• [Job] Restate every line of the material below word for word, skipping the images.
•••
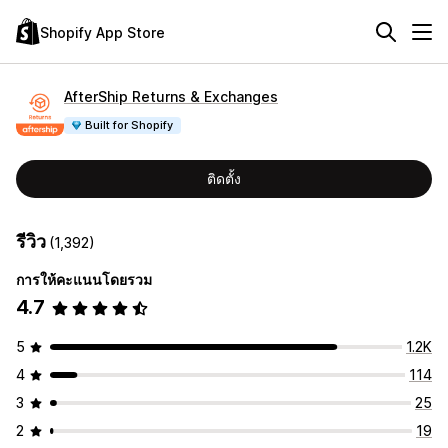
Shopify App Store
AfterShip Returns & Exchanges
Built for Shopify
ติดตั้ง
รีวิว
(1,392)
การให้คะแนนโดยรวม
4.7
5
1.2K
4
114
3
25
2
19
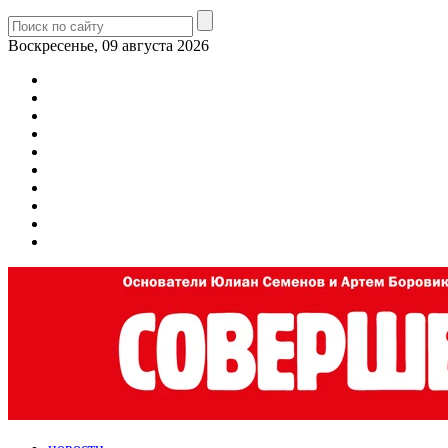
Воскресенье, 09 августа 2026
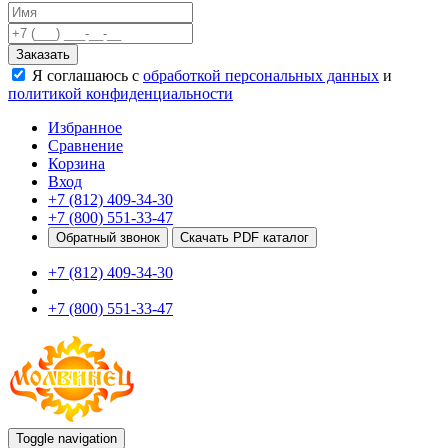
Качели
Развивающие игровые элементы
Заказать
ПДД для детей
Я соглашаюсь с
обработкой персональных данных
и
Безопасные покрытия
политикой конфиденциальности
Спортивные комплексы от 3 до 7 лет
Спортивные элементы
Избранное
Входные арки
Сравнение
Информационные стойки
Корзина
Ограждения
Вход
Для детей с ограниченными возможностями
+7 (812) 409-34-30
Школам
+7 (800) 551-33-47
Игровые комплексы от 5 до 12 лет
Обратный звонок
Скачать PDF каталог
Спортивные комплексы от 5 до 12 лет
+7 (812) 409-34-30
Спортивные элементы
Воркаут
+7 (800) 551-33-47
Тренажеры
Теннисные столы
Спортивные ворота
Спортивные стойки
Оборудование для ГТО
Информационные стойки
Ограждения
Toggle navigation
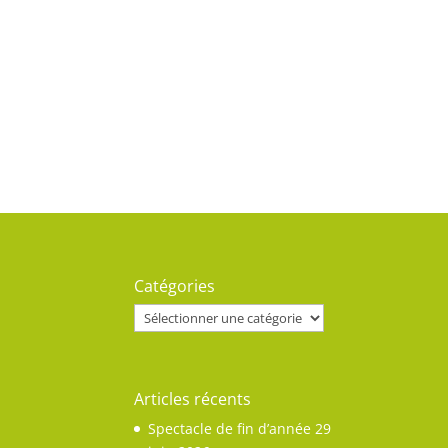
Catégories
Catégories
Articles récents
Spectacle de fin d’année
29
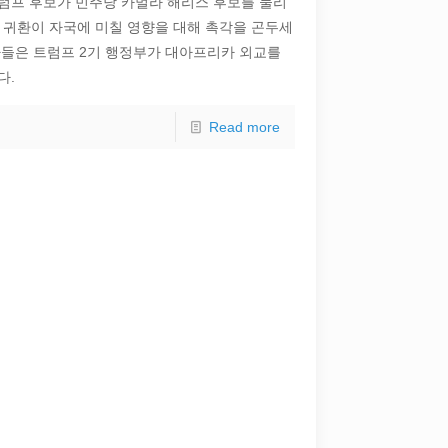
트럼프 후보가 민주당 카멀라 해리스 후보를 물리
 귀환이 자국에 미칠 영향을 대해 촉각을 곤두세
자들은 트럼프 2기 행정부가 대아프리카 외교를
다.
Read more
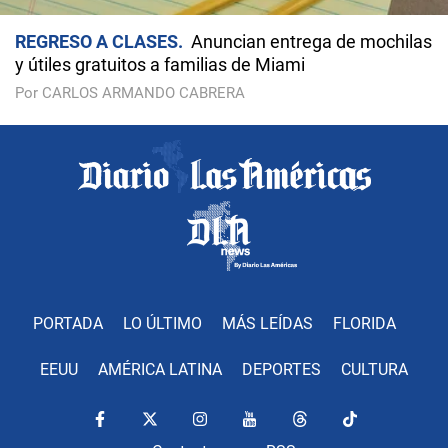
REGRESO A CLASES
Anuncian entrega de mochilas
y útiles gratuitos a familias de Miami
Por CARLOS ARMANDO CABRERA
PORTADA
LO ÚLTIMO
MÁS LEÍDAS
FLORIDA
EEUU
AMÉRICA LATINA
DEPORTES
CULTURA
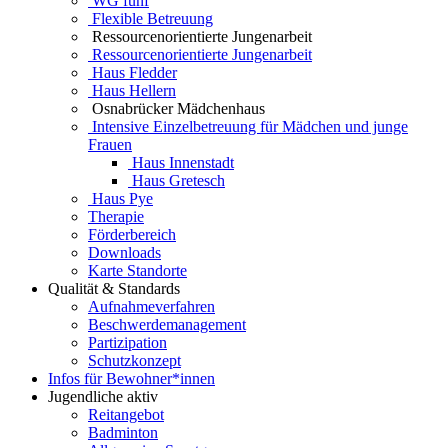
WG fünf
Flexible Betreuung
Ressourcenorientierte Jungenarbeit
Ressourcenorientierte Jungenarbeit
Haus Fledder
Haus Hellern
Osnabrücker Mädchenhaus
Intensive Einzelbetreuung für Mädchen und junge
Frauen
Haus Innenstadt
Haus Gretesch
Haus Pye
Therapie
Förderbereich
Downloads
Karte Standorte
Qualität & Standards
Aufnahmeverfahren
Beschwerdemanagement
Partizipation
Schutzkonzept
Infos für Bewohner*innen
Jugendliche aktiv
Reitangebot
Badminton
•••
• [Answer for this exercise]
Shopify App Store
AfterShip Returns & Exchanges
Built for Shopify
ติดตั้ง
รีวิว
(1,392)
การให้คะแนนโดยรวม
4.7
5
1.2K
4
114
3
25
2
19
Воскресенье, 09 августа 2026
Качели
Развивающие игровые элементы
Заказать
ПДД для детей
Я соглашаюсь с
обработкой персональных данных
и
Безопасные покрытия
политикой конфиденциальности
Спортивные комплексы от 3 до 7 лет
Спортивные элементы
Избранное
Входные арки
Сравнение
Информационные стойки
Корзина
Ограждения
Вход
Для детей с ограниченными возможностями
+7 (812) 409-34-30
Школам
+7 (800) 551-33-47
Игровые комплексы от 5 до 12 лет
Обратный звонок
Скачать PDF каталог
Спортивные комплексы от 5 до 12 лет
+7 (812) 409-34-30
Спортивные элементы
Воркаут
+7 (800) 551-33-47
Тренажеры
Теннисные столы
Спортивные ворота
Спортивные стойки
Оборудование для ГТО
Информационные стойки
Ограждения
Toggle navigation
Catégories
Catégories
Articles récents
Spectacle de fin d’année
29
트럼프 후보가 민주당 카멀라 해리스 후보를 물리
 귀환이 자국에 미칠 영향을 대해 촉각을 곤두세
자들은 트럼프 2기 행정부가 대아프리카 외교를
다.
Read more
REGRESO A CLASES
Anuncian entrega de mochilas
y útiles gratuitos a familias de Miami
Por CARLOS ARMANDO CABRERA
PORTADA
LO ÚLTIMO
MÁS LEÍDAS
FLORIDA
EEUU
AMÉRICA LATINA
DEPORTES
CULTURA
WG fünf
Flexible Betreuung
Ressourcenorientierte Jungenarbeit
Ressourcenorientierte Jungenarbeit
Haus Fledder
Haus Hellern
Osnabrücker Mädchenhaus
Intensive Einzelbetreuung für Mädchen und junge
Frauen
Haus Innenstadt
Haus Gretesch
Haus Pye
Therapie
Förderbereich
Downloads
Karte Standorte
Qualität & Standards
Aufnahmeverfahren
Beschwerdemanagement
Partizipation
Schutzkonzept
Infos für Bewohner*innen
Jugendliche aktiv
Reitangebot
Badminton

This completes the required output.